We find this conclusion further supported by the application of the following canon of statutory construction:
[I]t is a settled principle of statutory construction that courts presume the Legislature drafts and passes statutes with full knowledge of existing law. See State ex rel. Smith v. Maynard, 193 W.Va. 1, 8-9, 454 S.E.2d 46, 53-54 (1994), citing Cannon v. University of Chicago, 441 U.S. 677, 696-97, 99 S.Ct. 1946, 1957-58, 60 L.Ed.2d 560, 575-76 (1979); see also Miles v. Apex Marine Corp., 498 U.S. 19, 32, 111 S.Ct. 317, 325, 112 L.Ed.2d 275, 291 (1990). Accordingly, when two statutes conflict, the general rule is that the statute last in time prevails as the most recent expression of the legislative will. Syl. Pt. 2, Stamper by Stamper v. Kanawha County Bd. of Educ., 191 W.Va. 297, 445 S.E.2d 238 (1994); Syl. Pt. 2, State ex rel. Dept. of Health and Human Resources, etc. v. West Virginia Public Employees Retirement System, 183 W.Va. 39, 393 S.E.2d 677 (1990).
West Virginia Health Care Cost Review Auth. v. Boone Mem’l Hosp., 196 W.Va. 326, 336, 472 S.E.2d 411, 421 (1996). W. Va.Code § 17A-4A-14 was adopted in 1961 and has not been subsequently modified. W. Va. Code § 46-9-103 was adopted two years after § 17A — 1A-14, and thus, is last in time. Moreover, the provisions contained in § 46-9-103(2)(a) and (b) were recently modified and recodified in W. Va.Code § 46-9-303 (2000) (Repl.Vol.2001). This newer version of the UCC makes even more apparent the Legislature’s intent that the UCC should apply to questions in multi-state transactions regarding the continued perfection of security interests in goods that are covered by a certificate of title. Indeed, W. Va.Code § 46-9-303(a) states “[t]his section applies to goods covered by a certificate of title, even if there is no other relationship between the jurisdiction under whose certificate of title the goods are covered and the goods or the debtor.”

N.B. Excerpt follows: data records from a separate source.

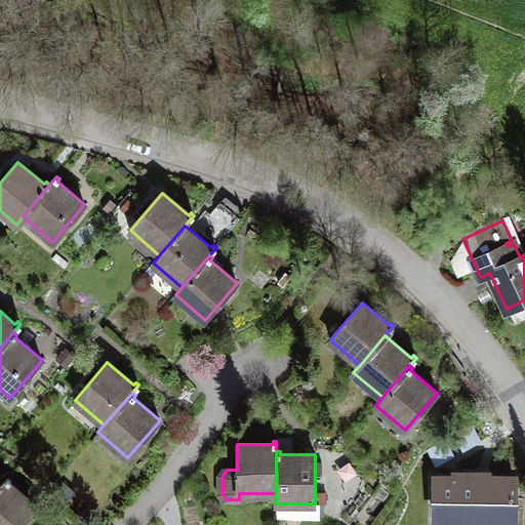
[(513,524),(514,476),(437,476),(437,518),(487,518),(487,524),(513,524)]
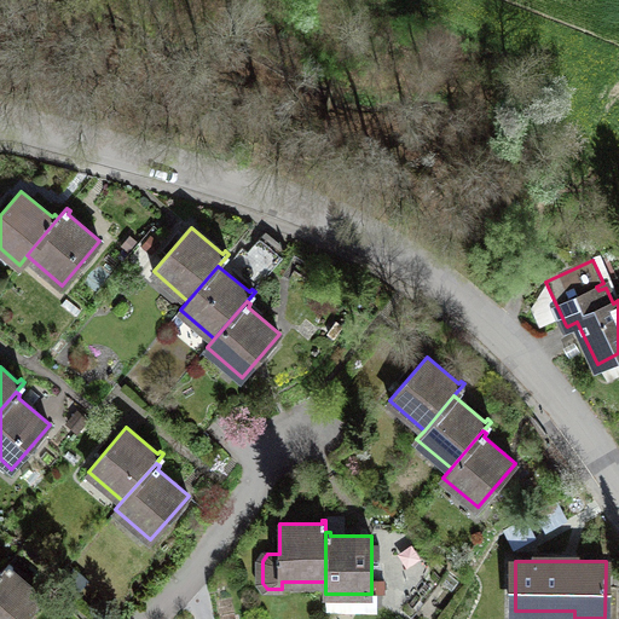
[(0,618),(22,618),(42,596),(11,570),(13,566),(10,563),(1,573),(0,574),(0,618)]
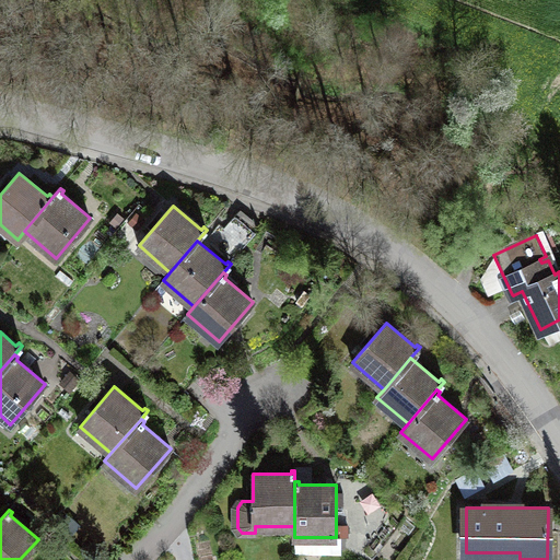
All buildings are outlined.
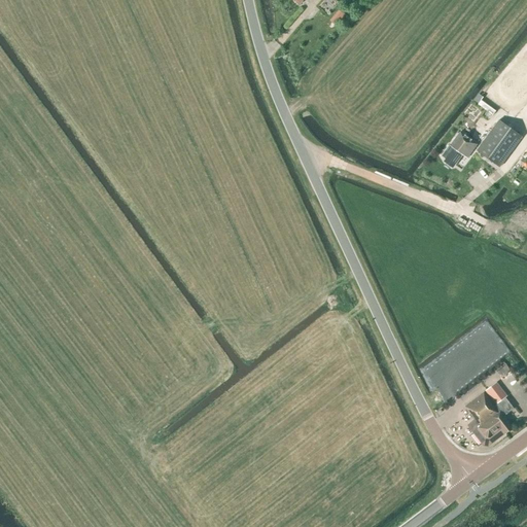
[(479,104),(483,98),(479,95),(475,101),(479,104)]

Accordingly, we hold that where a motor vehicle owned by a West Virginia resident is titled in another jurisdiction, and that juris[715]*715diction requires notation of a security interest on the certifícate of title as a condition of perfection, the determination of the continued perfection of any lien so noted is governed by the UCC, as opposed to W. Va. Code § 17A-4A-14 (1961) (Repl.Vol.2000).
V.
CONCLUSION
As stated above, we concur with the determination of the United States Bankruptcy Court for the Northern District of West Virginia that the UCC controls where questions arise as to the continued perfection of a motor vehicle lien that is noted on a certificate of title issued by a jurisdiction other than West Virginia.
Certified Question Answered.
Chief Justice McGRAW dissents and reserves the right to file a dissenting opinion.